[EXERCISE DESCRIPTION] Check every line below for the string "Regolamento". Copy the ones that have it.

[DATASET RECORDS]
######
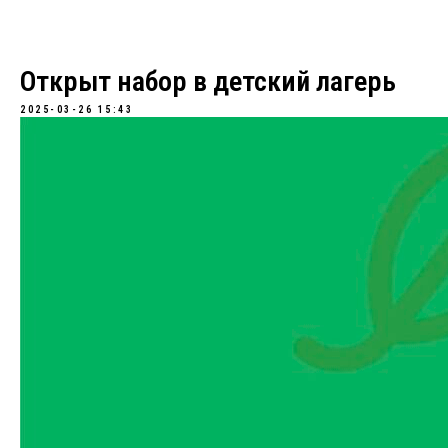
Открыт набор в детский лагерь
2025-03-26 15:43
######
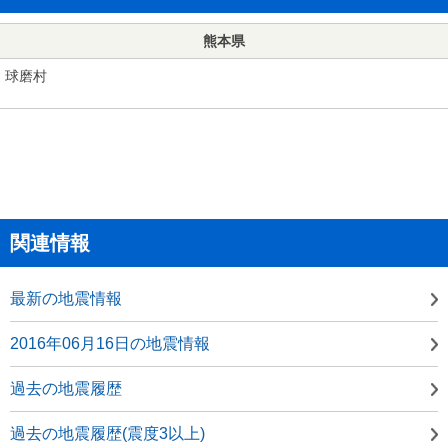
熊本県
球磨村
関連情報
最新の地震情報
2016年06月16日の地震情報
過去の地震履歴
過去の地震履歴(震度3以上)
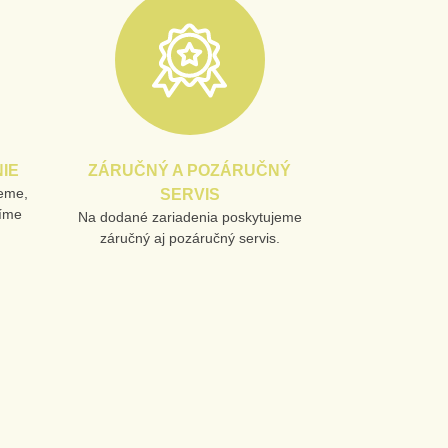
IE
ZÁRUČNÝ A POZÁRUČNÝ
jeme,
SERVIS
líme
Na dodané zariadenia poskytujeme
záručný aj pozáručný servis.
######
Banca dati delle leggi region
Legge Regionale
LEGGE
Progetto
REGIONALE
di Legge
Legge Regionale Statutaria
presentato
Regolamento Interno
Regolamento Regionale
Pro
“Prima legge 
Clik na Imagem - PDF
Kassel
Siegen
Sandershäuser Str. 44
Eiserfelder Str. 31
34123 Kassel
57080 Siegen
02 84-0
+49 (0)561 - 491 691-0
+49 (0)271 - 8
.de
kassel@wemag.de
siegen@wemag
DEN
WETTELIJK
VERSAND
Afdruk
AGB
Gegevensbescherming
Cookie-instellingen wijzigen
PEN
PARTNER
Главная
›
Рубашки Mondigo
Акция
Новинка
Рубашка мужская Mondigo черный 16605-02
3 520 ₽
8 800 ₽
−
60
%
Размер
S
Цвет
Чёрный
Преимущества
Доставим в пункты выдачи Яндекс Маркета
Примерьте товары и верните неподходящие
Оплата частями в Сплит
######
[RESPONSE TO THE EXERCISE]
Regolamento Interno
Regolamento Regionale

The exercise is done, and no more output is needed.